Furono proprio i Super Tuscan a evidenziare le potenzialità della viticoltura ed enologia toscana di qualità e a contribuire all’evoluzione dei disciplinari delle Doc, poi Docg. Oggi cos'è per lei questa etichetta?

"A distanza di 50 anni, Tignanello non finisce mai di sorprendermi, annata dopo annata. Un vino a cui io e la mia famiglia siamo profondamente legati e che rappresenta per noi una sfida mai finita, l’ossessione a migliorarci, a porci sempre in discussione, a trovare margini qualitativi sempre più elevati. Proprio pochi mesi fa abbiamo reimpiantato l’ultima parte del vigneto della collina di Tignanello, e il caso ha voluto che fosse proprio durante questo anniversario, con un vino capace di rappresentare a pieno lo spirito del ‘Te Duce Proficio’, motto della nostra famiglia, che significa 'Sotto la tua guida io procedo'”.

Tanta modernità e tanta storia.

"Sì, da oltre sei secoli la nostra famiglia ha un profondo legame con la città di Firenze, il mondo del vino e l’arte.
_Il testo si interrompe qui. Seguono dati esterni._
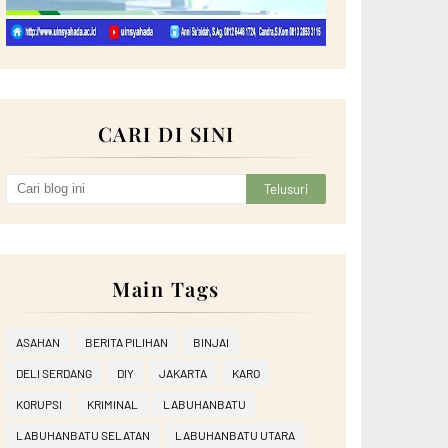
CARI DI SINI
Main Tags
ASAHAN
BERITA PILIHAN
BINJAI
DELI SERDANG
DIY
JAKARTA
KARO
KORUPSI
KRIMINAL
LABUHANBATU
LABUHANBATU SELATAN
LABUHANBATU UTARA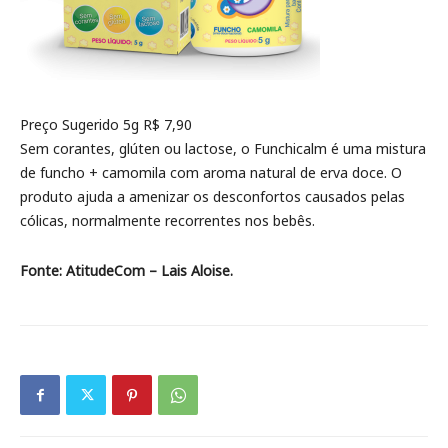
Preço Sugerido 5g R$ 7,90
Sem corantes, glúten ou lactose, o Funchicalm é uma mistura
de funcho + camomila com aroma natural de erva doce. O
produto ajuda a amenizar os desconfortos causados pelas
cólicas, normalmente recorrentes nos bebês.
Fonte: AtitudeCom – Lais Aloise.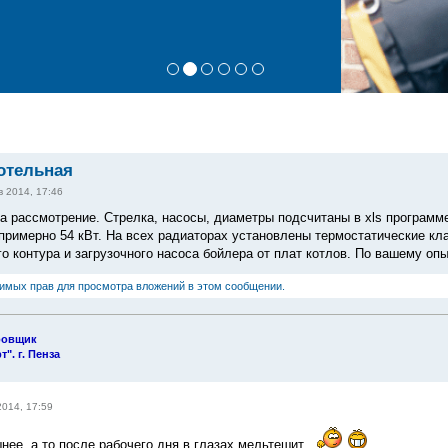
отельная
 2014, 17:46
а рассмотрение. Стрелка, насосы, диаметры подсчитаны в xls программе 
примерно 54 кВт. На всех радиаторах установлены термостатические кла
го контура и загрузочного насоса бойлера от плат котлов. По вашему оп
димых прав для просмотра вложений в этом сообщении.
ровщик
". г. Пенза
2014, 17:59
нее..а то после рабочего дня в глазах мельтешит..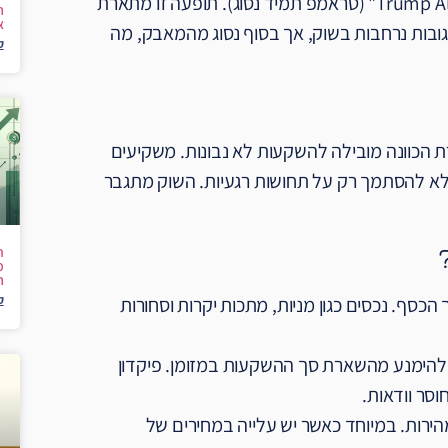
שמה של התופעה הוא ה-TACO, שפירושו "Trump Always Chickens Out" (טראמפ תמיד נסוג). תופעה זו מתארת
ה
א
ובות נרחבות בשוק, אך בסוף נסוג מהמאבק, מה
ק
סרת הכוונה מובילה להשקעות לא נבונות. משקיעים
, ולא להסתמך רק על תחושות רגעיות. השוק מתגבר
מ
ה
ק
כסף. נכסים כגון מניות, מתכות יקרות וסחורות
ץ להימנע מהשארת סך ההשקעות במזומן. פיקדון
וסר וודאות.
מהירות. במיוחד כאשר יש עלייה במחירים של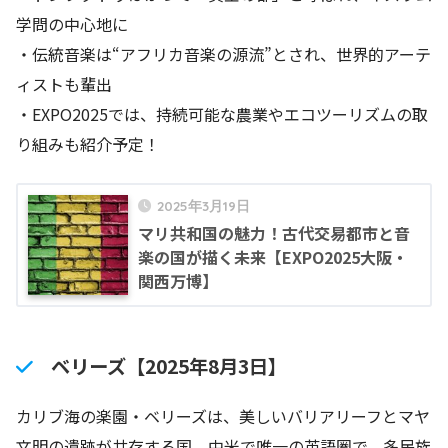
学問の中心地に
・伝統音楽は“アフリカ音楽の源流”とされ、世界的アーテ
ィストも輩出
・EXPO2025では、持続可能な農業やエコツーリズムの取
り組みも紹介予定！
2025年3月19日
マリ共和国の魅力！古代交易都市と音
楽の国が描く未来【EXPO2025大阪・
関西万博】
ベリーズ【2025年8月3日】
カリブ海の楽園・ベリーズは、美しいバリアリーフとマヤ
文明の遺跡が共存する国。中米で唯一の英語圏で、多民族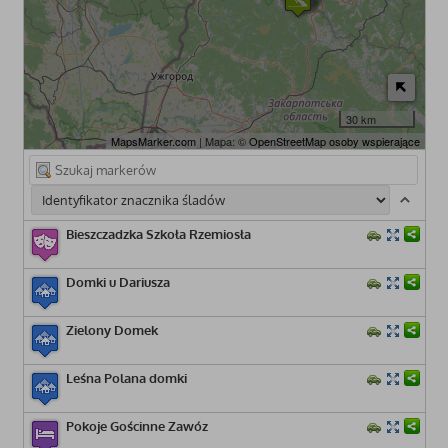
30 km
MapsMarker.com
| Mapa: ©
OpenStreetMap osoby wspierające
Bieszczadzka Szkoła Rzemiosła
Domki u Dariusza
Zielony Domek
Leśna Polana domki
Pokoje Gościnne Zawóz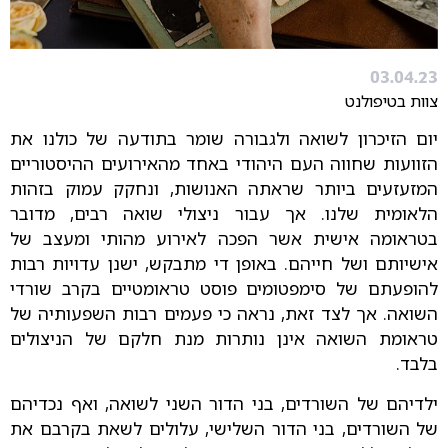
03.04.23
צוות בטיפולנט
יום הזיכרון לשואה ולגבורה שומר בתודעה של כולנו את
הזוועות שחווה העם היהודי באחד מהאירועים ההיסטוריים
המזעזעים ביותר שראתה האנושות, ונחקק עמוק בזהות
הלאומית שלנו. אך עבור ניצולי שואה רבים, מדובר
בטראומה אישית אשר הפכה לאירוע מהותי ומעצב של
אישיותם ושל חייהם. באופן די מתבקש, ישנן עדויות רבות
להופעתם של סימפטומים פוסט טראומטיים בקרב שורדי
השואה. אך לצד זאת, נראה כי פעמים רבות השפעותיה של
טראומת השואה אינן נותרות מנת חלקם של הניצולים
בלבד.
ילדיהם של השורדים, בני הדור השני לשואה, ואף נכדיהם
של השורדים, בני הדור השלישי, עלולים לשאת בקרבם את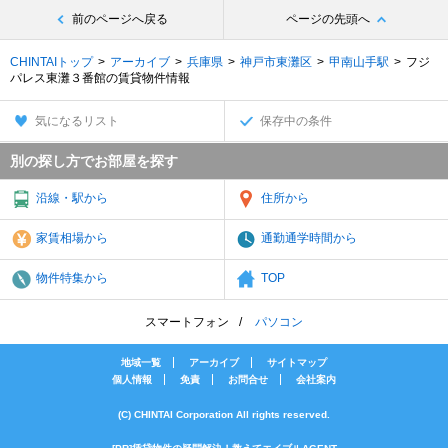
前のページへ戻る
ページの先頭へ
CHINTAIトップ
アーカイブ
兵庫県
神戸市東灘区
甲南山手駅
フジ
パレス東灘３番館の賃貸物件情報
気になるリスト
保存中の条件
別の探し方でお部屋を探す
沿線・駅から
住所から
家賃相場から
通勤通学時間から
物件特集から
TOP
スマートフォン
パソコン
地域一覧
アーカイブ
サイトマップ
個人情報
免責
お問合せ
会社案内
(C) CHINTAI Corporation All rights reserved.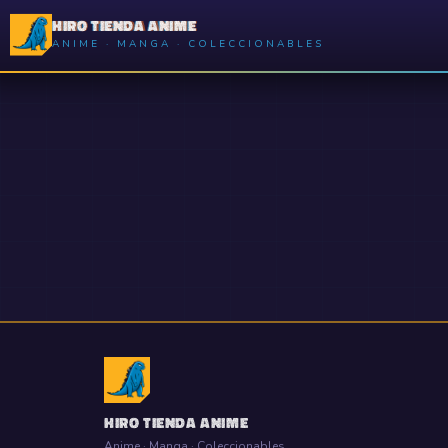
HIRO TIENDA ANIME
ANIME · MANGA · COLECCIONABLES
HIRO TIENDA ANIME
Anime · Manga · Coleccionables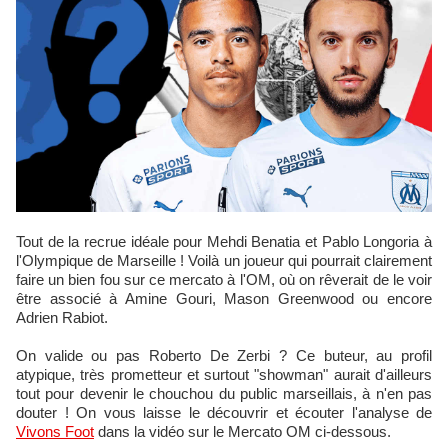
Tout de la recrue idéale pour Mehdi Benatia et Pablo Longoria à
l'Olympique de Marseille ! Voilà un joueur qui pourrait clairement
faire un bien fou sur ce mercato à l'OM, où on rêverait de le voir
être associé à Amine Gouri, Mason Greenwood ou encore
Adrien Rabiot.
On valide ou pas Roberto De Zerbi ? Ce buteur, au profil
atypique, très prometteur et surtout "showman" aurait d'ailleurs
tout pour devenir le chouchou du public marseillais, à n'en pas
douter ! On vous laisse le découvrir et écouter l'analyse de
Vivons Foot
dans la vidéo sur le Mercato OM ci-dessous.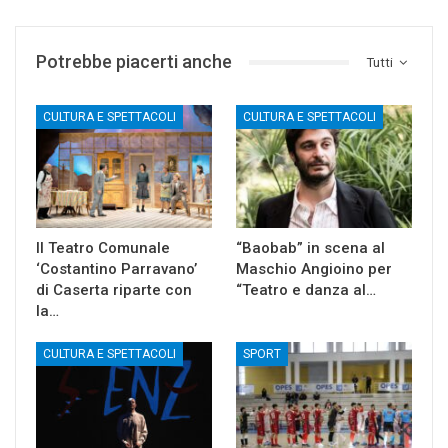
Potrebbe piacerti anche
Tutti
CULTURA E SPETTACOLI
CULTURA E SPETTACOLI
Il Teatro Comunale
“Baobab” in scena al
‘Costantino Parravano’
Maschio Angioino per
di Caserta riparte con
“Teatro e danza al…
la…
CULTURA E SPETTACOLI
SPORT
I 50 anni di Tignanello ci hanno dato l’opportunità per unire e rendere omaggio a questi tre elementi che ci stanno particolarmente a cuore, nel segno del Rinascimento, sia vitivinicolo, che artistico”.

Oggi l’azienda è presieduta da sua figlia Albiera, col supporto delle altre due figlie Allegra e Alessia, mentre lei è Presidente Onorario. Insomma, una tradizione di generazione in generazione.

"Adesso sono entrati in azienda i nipoti che rappresentano la 27° generazione. La mia famiglia ha sempre gestito direttamente questa attività con scelte innovative e talvolta coraggiose, mantenendo inalterato il rispetto per le tradizioni e per il territorio. Perché, sarà un caso, ma gli ottimi vini nascono in posti bellissimi”.

In occasione dei 50 anni di Tignanello, la famiglia Antinori affianca il Comune di Firenze nel restauro conservativo del Ponte Vecchio. Palazzo Antinori, storica residenza di famiglia, si anima inoltre di un'opera digitale di Felice Limosani. L'artista ha reinterpretato le tecniche tradizionali di pittura paesaggistica e floreale utilizzando l’intelligenza artificiale e software generativi, creando ambientazioni surreali tra il figurativo e l’astratto, esaltando la maestosità della natura. L’installazione «Ars Una«, sarà visibile fino al 9 giugno, dalle 21 a mezzanotte.